Elle danse au bord d’un puits, farouche
margelles du vertige
elle s’apprête à sauter, se ravise
enfile un masque, des masques, des col­lants, des sacs,
s’étouffe presque, éclate en sa pro­pre joie
puis dépose le fardeau, enlève tout, lâche tout, se découvre
se déshabille.

 

 

 

 

Tableau n°13 / Ame sentinelle
(« Ame sentinelle/Murmurons l’aveu/De la nuit si nulle/Et du jour en feu. » Arthur Rimbaud)

 

Elle rit, elle rit d’un rire un peu fou
ni mécanique ni machineries
un rire qui transperce les rouages du désir
la renais­sance entière
elle dit j’ai retrouvé
quoi : l’éternité, c’est la mer allée avec le soleil
ce peu de jubi­la­tion dans le vent qui se lève.

 

 

2014

 

Présentation de l’auteur

Adeline Baldacchino

Ade­line Bal­dacchi­no est née en 1982 dans le Sud-Est de la France et vit actuelle­ment à Paris.
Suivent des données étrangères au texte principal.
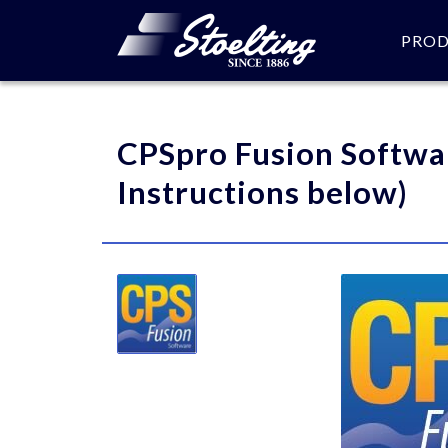
PRO
Please specify the quantity
CPSpro Fusion Softwa
Instructions below)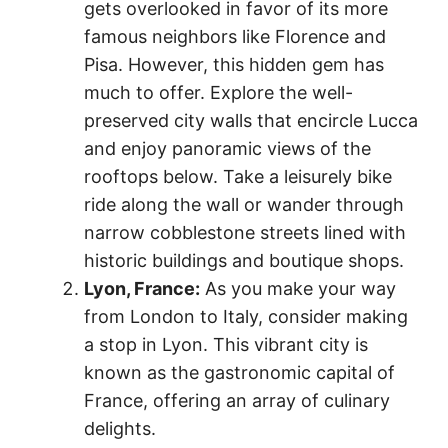
gets overlooked in favor of its more
famous neighbors like Florence and
Pisa. However, this hidden gem has
much to offer. Explore the well-
preserved city walls that encircle Lucca
and enjoy panoramic views of the
rooftops below. Take a leisurely bike
ride along the wall or wander through
narrow cobblestone streets lined with
historic buildings and boutique shops.
Lyon, France:
As you make your way
from London to Italy, consider making
a stop in Lyon. This vibrant city is
known as the gastronomic capital of
France, offering an array of culinary
delights.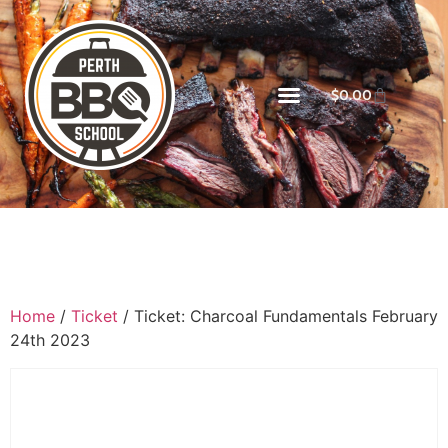
$
0.00
Home
/
Ticket
/ Ticket: Charcoal Fundamentals February
24th 2023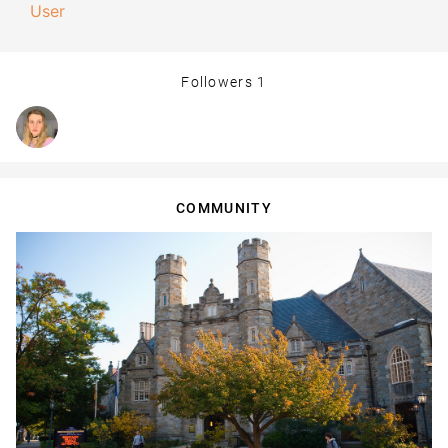
User
Followers
1
COMMUNITY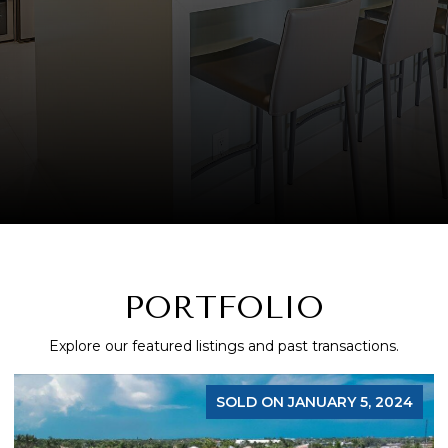
PORTFOLIO
Explore our featured listings and past transactions.
SOLD ON JANUARY 5, 2024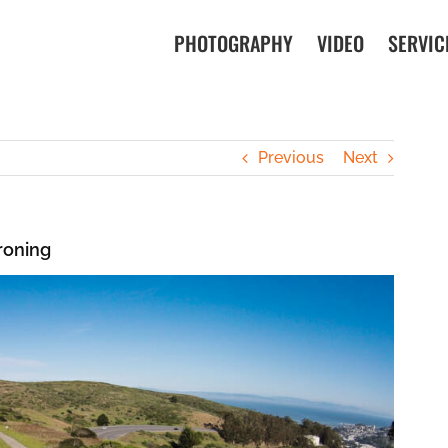
PHOTOGRAPHY
VIDEO
SERVIC
Previous
Next
roning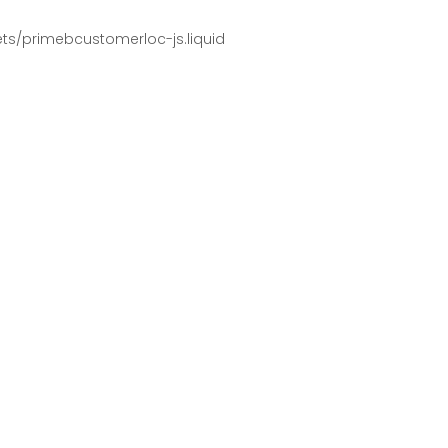
pets/primebcustomerloc-js.liquid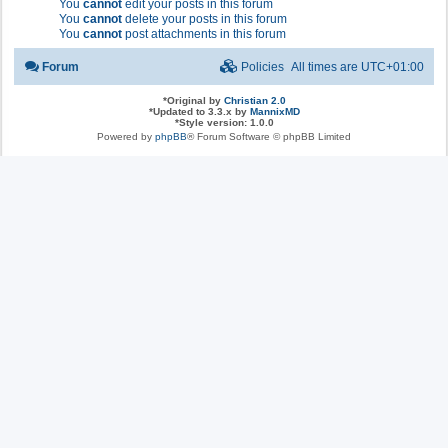
You
cannot
edit your posts in this forum
You
cannot
delete your posts in this forum
You
cannot
post attachments in this forum
Forum
Policies
All times are
UTC+01:00
*
Original by
Christian 2.0
*
Updated to 3.3.x by
MannixMD
*
Style version: 1.0.0
Powered by
phpBB
® Forum Software © phpBB Limited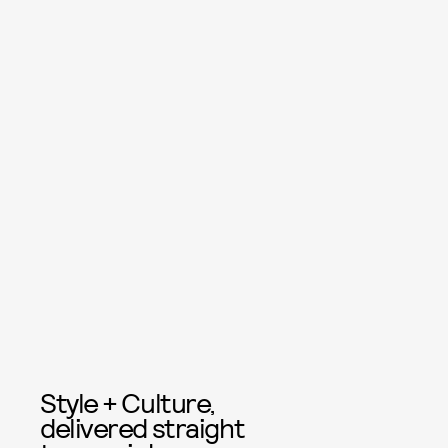
Style + Culture,
delivered straight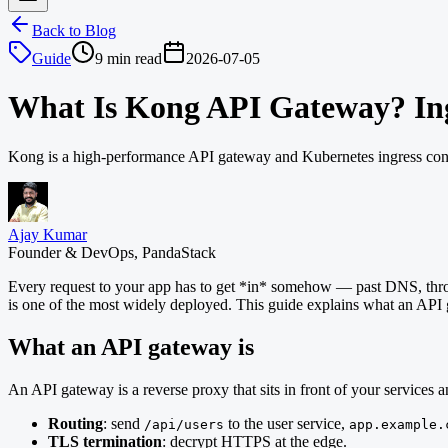
Back to Blog
Guide
9 min read
2026-07-05
What Is Kong API Gateway? Ing
Kong is a high-performance API gateway and Kubernetes ingress contro
Ajay Kumar
Founder & DevOps, PandaStack
Every request to your app has to get *in* somehow — past DNS, throug
is one of the most widely deployed. This guide explains what an API 
What an API gateway is
An API gateway is a reverse proxy that sits in front of your services 
Routing
: send
to the user service,
/api/users
app.example.
TLS termination
: decrypt HTTPS at the edge.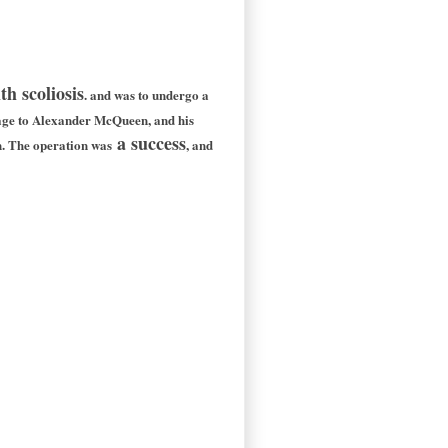
h scoliosis
. and was to undergo a
ge to Alexander McQueen, and his
a success
n. The operation was
, and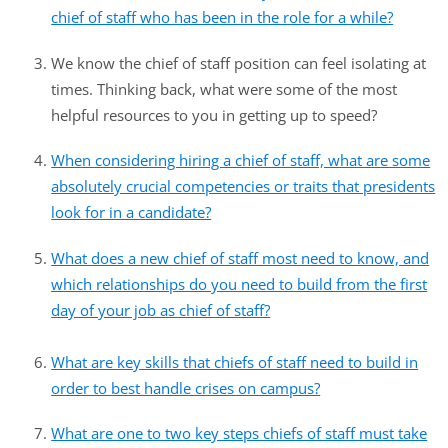
chief of staff who has been in the role for a while?
We know the chief of staff position can feel isolating at
times. Thinking back, what were some of the most
helpful resources to you in getting up to speed?
When considering hiring a chief of staff, what are some
absolutely crucial competencies or traits that presidents
look for in a candidate?
What does a new chief of staff most need to know, and
which relationships do you need to build from the first
day of your job as chief of staff?
What are key skills that chiefs of staff need to build in
order to best handle crises on campus?
What are one to two key steps chiefs of staff must take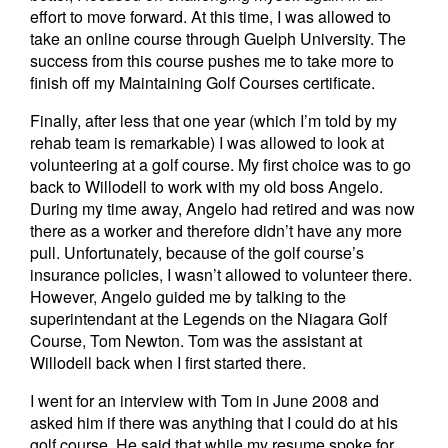
effort to move forward. At this time, I was allowed to
take an online course through Guelph University. The
success from this course pushes me to take more to
finish off my Maintaining Golf Courses certificate.
Finally, after less that one year (which I’m told by my
rehab team is remarkable) I was allowed to look at
volunteering at a golf course. My first choice was to go
back to Willodell to work with my old boss Angelo.
During my time away, Angelo had retired and was now
there as a worker and therefore didn’t have any more
pull. Unfortunately, because of the golf course’s
insurance policies, I wasn’t allowed to volunteer there.
However, Angelo guided me by talking to the
superintendant at the Legends on the Niagara Golf
Course, Tom Newton. Tom was the assistant at
Willodell back when I first started there.
I went for an interview with Tom in June 2008 and
asked him if there was anything that I could do at his
golf course. He said that while my resume spoke for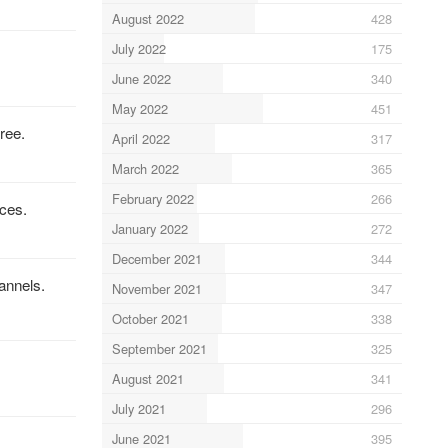
August 2022
428
July 2022
175
June 2022
340
May 2022
451
ree.
April 2022
317
March 2022
365
February 2022
266
ices.
January 2022
272
December 2021
344
annels.
November 2021
347
October 2021
338
September 2021
325
August 2021
341
July 2021
296
June 2021
395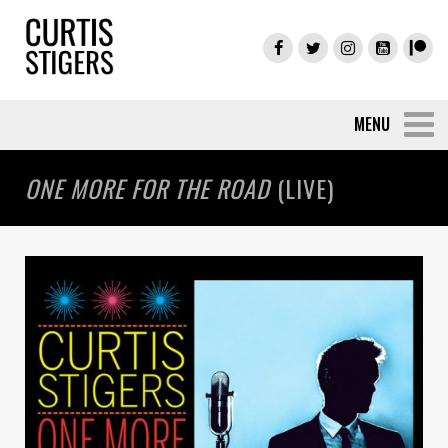
ONE MORE FOR THE ROAD
(LIVE)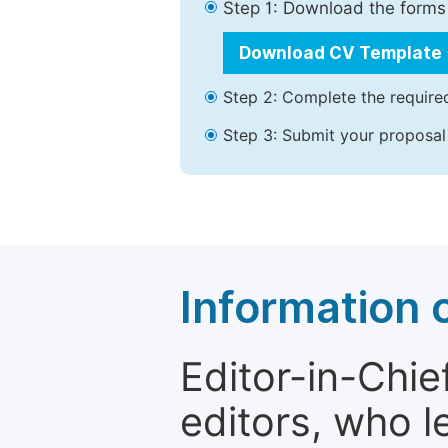
Step 1: Download the forms
Download CV Template
Step 2: Complete the required
Step 3: Submit your proposal
Information o
Editor-in-Chie
editors, who l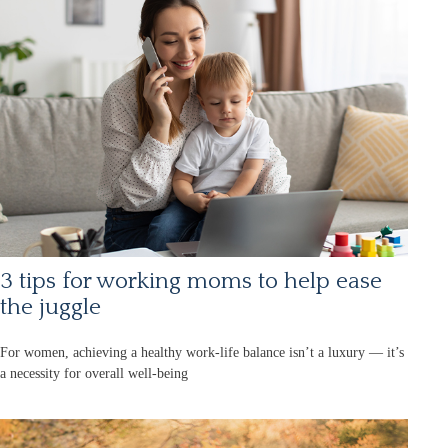
3 tips for working moms to help ease
the juggle
For women, achieving a healthy work-life balance isn’t a luxury — it’s
a necessity for overall well-being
Elle a pub­lié de la poésie, des nou­velles et des textes d’analyse aux édi­tions Cla­pas et dans des revues (notam­ment Le cri d’os, Parterre ver­bal, Ouste, Bal­last…), ain­si que deux essais (Le feu la flamme, autour de Max-Pol Fouchet, Edi­tions Michalon 2013 et la présen­ta­tion de Frag­ments inédits de Dio­gène le Cynique en arabe, Edi­tions Autrement 2014). Elle tra­vaille  sur plusieurs recueils inédits et sur un roman autour de la Perse ancienne.